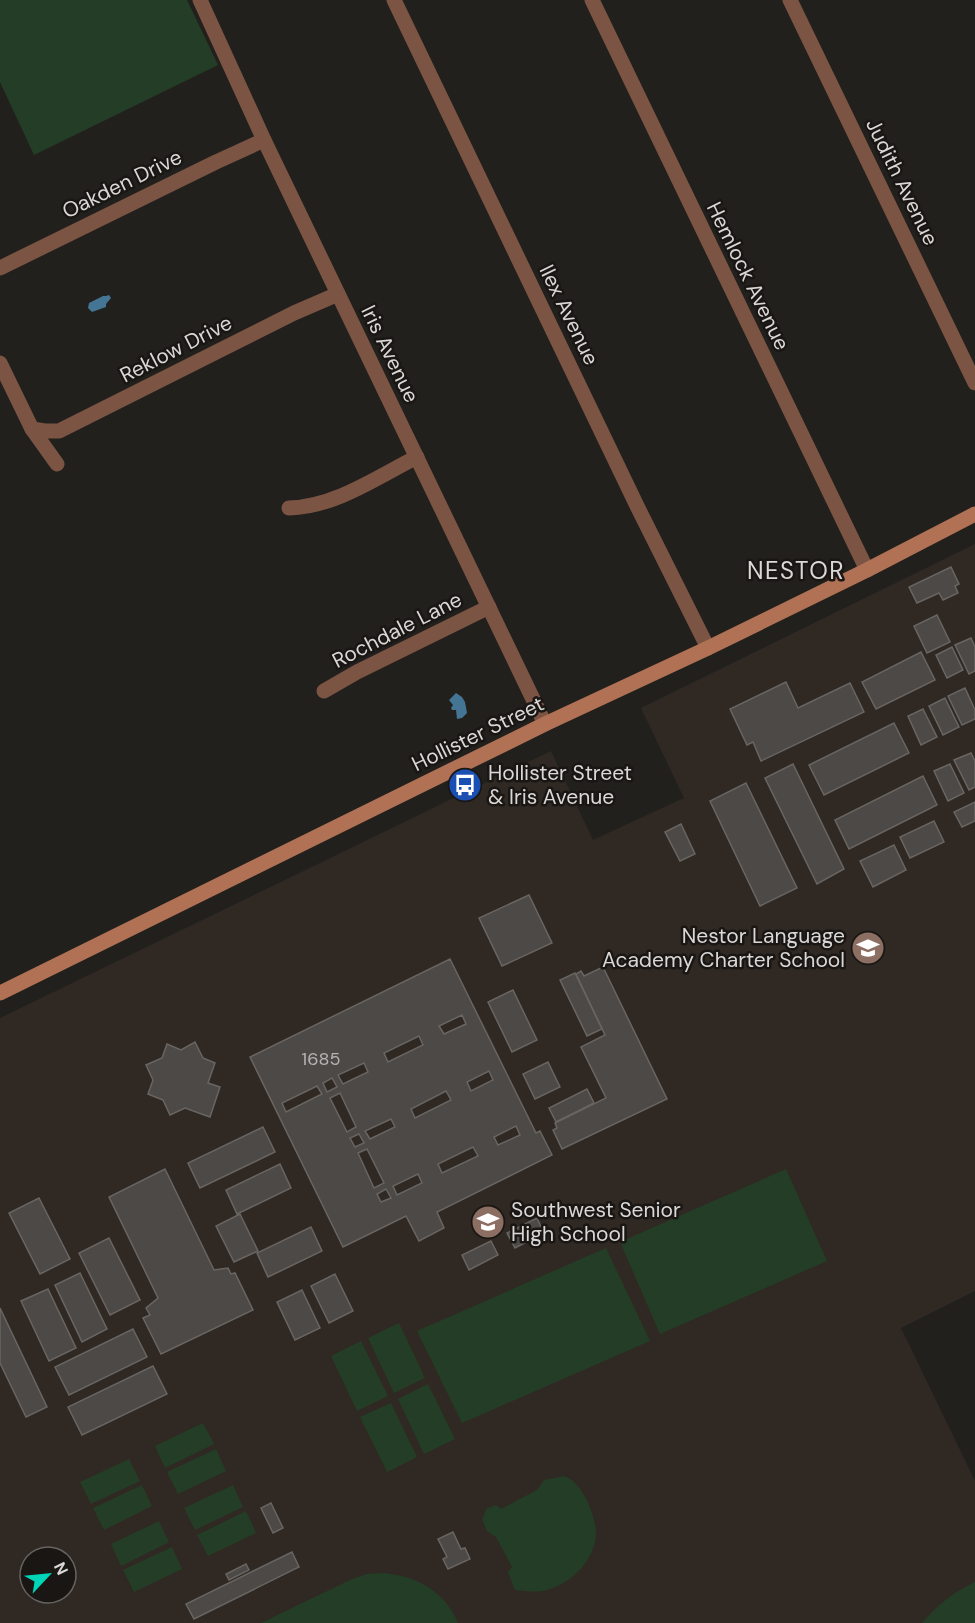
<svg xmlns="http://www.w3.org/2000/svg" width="975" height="1623" font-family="'DM Sans',sans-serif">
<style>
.built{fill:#302923;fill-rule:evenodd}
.green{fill:#243d26}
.water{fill:#447595}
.building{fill:#4c4946;stroke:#686562;stroke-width:1.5;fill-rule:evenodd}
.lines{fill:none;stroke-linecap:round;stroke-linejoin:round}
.street{stroke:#7c5443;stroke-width:15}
.secondary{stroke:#b07155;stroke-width:15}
.labels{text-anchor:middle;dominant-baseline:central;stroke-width:5;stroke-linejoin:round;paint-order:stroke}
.number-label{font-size:18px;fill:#b6b4b2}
.street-label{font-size:21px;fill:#dad8d6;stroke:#191614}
.poi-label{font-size:21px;fill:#dad8d6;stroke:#191614;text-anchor:start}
.quarter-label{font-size:24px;letter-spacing:1.5px;fill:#dad8d6;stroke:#191614}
</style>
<rect width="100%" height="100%" fill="#22201d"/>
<path class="built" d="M975 544V1291L901 1328 975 1481V1623H0V1018L551 751 593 840 684 798 641 708ZM30 1557H66V1593H30Z"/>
<g class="green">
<path d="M0 0H187L218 65 34 155 0 82Z"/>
<path d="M786 1169 827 1261 660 1334 620 1242Z"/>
<path d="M606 1248 650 1341 462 1423 417 1331Z"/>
<path d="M399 1323 425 1378 394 1393 368 1338Z"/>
<path d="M361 1341 388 1396 357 1411 331 1356Z"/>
<path d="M428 1384 455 1439 424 1454 398 1399Z"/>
<path d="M391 1403 417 1457 387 1472 360 1417Z"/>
<path d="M203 1423 214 1444 165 1468 155 1446Z"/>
<path d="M216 1449 226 1471 178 1494 167 1472Z"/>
<path d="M129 1459 140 1481 91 1504 80 1482Z"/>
<path d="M564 1476C576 1480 583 1492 588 1503 592 1512 596 1524 596 1534 595 1560 572 1583 547 1590 537 1593 525 1591 515 1590L508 1572 512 1567 496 1537 487 1531 482 1519 487 1508 496 1505 501 1509 537 1490 544 1480Z"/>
<path d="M142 1485 152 1506 104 1530 93 1508Z"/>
<path d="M233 1485 243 1507 195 1530 184 1508Z"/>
<path d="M246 1511 256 1533 208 1556 197 1535Z"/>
<path d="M159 1521 169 1542 121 1566 111 1544Z"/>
<path d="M172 1547 182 1569 134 1592 123 1570Z"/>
<path d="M382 1573C415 1575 445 1591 458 1623H261L352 1579 367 1574Z"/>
<path d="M975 1582V1623H922C937 1605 954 1592 975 1582Z"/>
</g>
<g class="water">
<path d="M109 295 111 298 106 304V307L92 312 88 308 89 303 103 296H106Z"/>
<path d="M456 693 462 697 465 702 467 713 462 718 457 719 456 710H452L451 708 453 705 449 700Z"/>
</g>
<g class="building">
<path d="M951 567 959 584 955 586 958 593 943 600 939 593 917 603 909 587Z"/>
<path d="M937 615 950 642 927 653 914 626Z"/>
<path d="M971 638 975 647V671L969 674 955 645Z"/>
<path d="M952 647 963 670 947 678 936 655Z"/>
<path d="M921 652 935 680 876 709 862 682Z"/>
<path d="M786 682 798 708 850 683 864 712 761 761 753 742 747 745 730 709Z"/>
<path d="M965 688 975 710V719L962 725 948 696Z"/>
<path d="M945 698 959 727 943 735 929 706Z"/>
<path d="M923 709 937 737 921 745 908 716Z"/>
<path d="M894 723 909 753 824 795 809 765Z"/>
<path d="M971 753 975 761V787L969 790 954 760Z"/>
<path d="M793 764 844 869 817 884 765 778Z"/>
<path d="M950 764 964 793 948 801 934 771Z"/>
<path d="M923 776 937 805 849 849 835 820Z"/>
<path d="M746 783 797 888 760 906 710 801Z"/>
<path d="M975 802V821L962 827 954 812Z"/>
<path d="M934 821 944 842 910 858 900 837Z"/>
<path d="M681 824 695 854 680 861 665 832Z"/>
<path d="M894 845 906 870 873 887 860 861Z"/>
<path d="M529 895 552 943 502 966 479 918Z"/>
<path d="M450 959 536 1133 540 1131 552 1155 437 1212 444 1228 419 1241 406 1216 343 1247 250 1057ZM462 1015 466 1024 444 1034 439 1026ZM419 1036 423 1045 388 1062 384 1053ZM364 1063 368 1072 343 1084 338 1075ZM489 1071 493 1080 471 1091 467 1082ZM332 1078 337 1087 327 1092 323 1083ZM317 1086 322 1094 286 1112 282 1103ZM446 1091 451 1100 415 1118 411 1109ZM340 1093 356 1127 347 1132 330 1098ZM391 1119 395 1127 370 1139 365 1131ZM516 1126 520 1135 498 1145 494 1137ZM359 1134 364 1143 355 1147 350 1138ZM473 1147 478 1156 442 1173 438 1164ZM367 1149 384 1183 374 1188 358 1153ZM418 1174 422 1183 397 1195 393 1186ZM386 1189 391 1198 381 1202 377 1194Z"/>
<path d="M603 967 667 1099 562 1149 553 1130 557 1128 555 1123 606 1098 581 1047 605 1035 576 974 581 971 584 976Z"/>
<path d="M575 973 602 1029 587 1036 560 980Z"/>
<path d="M513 990 537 1040 512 1052 488 1002Z"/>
<path d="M195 1042 203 1058 215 1063 208 1083 220 1087 210 1117 185 1108 170 1115 163 1100 148 1094 153 1080 146 1065 162 1058 167 1044 181 1050Z"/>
<path d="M548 1062 560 1087 535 1099 523 1074Z"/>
<path d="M587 1089 594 1103 556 1122 549 1108Z"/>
<path d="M263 1127 275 1152 200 1188 188 1163Z"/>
<path d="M280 1164 291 1188 237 1214 226 1190Z"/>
<path d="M165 1169 214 1270 228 1268 231 1274 235 1273 253 1310 161 1354 143 1318 150 1315 146 1308 158 1298 109 1197Z"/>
<path d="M39 1198 70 1259 40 1274 9 1213Z"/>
<path d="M240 1214 258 1251 234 1262 216 1226Z"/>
<path d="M537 1218 544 1233 515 1248 507 1233Z"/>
<path d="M311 1227 322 1251 268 1277 257 1253Z"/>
<path d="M109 1238 140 1300 110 1315 79 1253Z"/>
<path d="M491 1241 498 1255 469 1270 462 1255Z"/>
<path d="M80 1273 107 1329 82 1342 55 1285Z"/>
<path d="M335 1274 353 1311 329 1323 311 1286Z"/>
<path d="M48 1289 76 1348 49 1361 21 1301Z"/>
<path d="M302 1290 320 1328 295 1340 277 1302Z"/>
<path d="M0 1308 47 1407 26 1417 0 1363Z"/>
<path d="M133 1329 147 1357 69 1395 55 1367Z"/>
<path d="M153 1366 167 1394 82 1435 68 1407Z"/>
<path d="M271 1503 283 1528 273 1533 261 1508Z"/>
<path d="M453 1532 461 1549 465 1548 470 1559 448 1569 443 1559 447 1557 438 1539Z"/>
<path d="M292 1552 299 1567 194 1619 186 1604Z"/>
<path d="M246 1564 249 1570 229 1580 226 1574Z"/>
</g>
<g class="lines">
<g class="street">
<path d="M200 0 264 140 545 724"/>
<path d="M394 0 638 508 708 648"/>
<path d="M592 0 867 570"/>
<path d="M790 0 975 383"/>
<path d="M0 268 216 162 264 140"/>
<path d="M0 363 32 429 57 464"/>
<path d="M32 429 45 431H59L294 313 338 294"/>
<path d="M289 508C335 507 377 477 417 457"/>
<path d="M324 691 357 672 489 607"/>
</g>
<path class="secondary" d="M0 993 545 724 708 648 867 570 975 514"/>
</g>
<defs>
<symbol id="bus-disc" viewBox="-11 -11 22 22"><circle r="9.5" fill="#1a4fb4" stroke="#191614"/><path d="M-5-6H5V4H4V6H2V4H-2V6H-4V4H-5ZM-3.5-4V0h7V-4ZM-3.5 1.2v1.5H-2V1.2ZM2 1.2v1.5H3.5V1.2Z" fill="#fff"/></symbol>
<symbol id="school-disc" viewBox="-11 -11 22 22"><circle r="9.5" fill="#8d6e63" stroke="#191614"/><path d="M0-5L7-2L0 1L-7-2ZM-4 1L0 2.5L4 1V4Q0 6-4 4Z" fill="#fff"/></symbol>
</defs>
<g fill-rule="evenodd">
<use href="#bus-disc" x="446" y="766" width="38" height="38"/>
<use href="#school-disc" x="849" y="929" width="38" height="38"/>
<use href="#school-disc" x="469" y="1203" width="38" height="38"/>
</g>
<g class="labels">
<g class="number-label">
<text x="321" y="1059">1685</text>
</g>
<g class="street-label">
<text transform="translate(902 182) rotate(64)">Judith Avenue</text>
<text transform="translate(122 184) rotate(-26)">Oakden Drive</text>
<text transform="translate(748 276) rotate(64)">Hemlock Avenue</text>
<text transform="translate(569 315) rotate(64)">Ilex Avenue</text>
<text transform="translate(176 349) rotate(-27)">Reklow Drive</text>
<text transform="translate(390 354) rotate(64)">Iris Avenue</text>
<text transform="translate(397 630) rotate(-27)">Rochdale Lane</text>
<text transform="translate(478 734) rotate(-26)">Hollister Street</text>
</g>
<g class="poi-label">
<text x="488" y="773">Hollister Street<tspan x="488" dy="24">&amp; Iris Avenue</tspan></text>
<text x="845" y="936" text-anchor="end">Nestor Language<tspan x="845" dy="24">Academy Charter School</tspan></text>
<text x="511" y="1210">Southwest Senior<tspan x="511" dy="24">High School</tspan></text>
</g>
<g class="quarter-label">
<text x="796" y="570">NESTOR</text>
</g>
</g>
<g transform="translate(48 1575) rotate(64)"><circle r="28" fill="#191614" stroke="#666462" stroke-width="1.5"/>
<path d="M0-4.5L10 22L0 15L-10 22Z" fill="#00d5b7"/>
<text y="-9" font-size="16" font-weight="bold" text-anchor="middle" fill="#dad8d6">N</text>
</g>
</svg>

______________________________

## How to complete this task
Wherever the string "lines" is found in the entries, copy the line it sits in.

## Task answer
.lines{fill:none;stroke-linecap:round;stroke-linejoin:round}
<g class="lines">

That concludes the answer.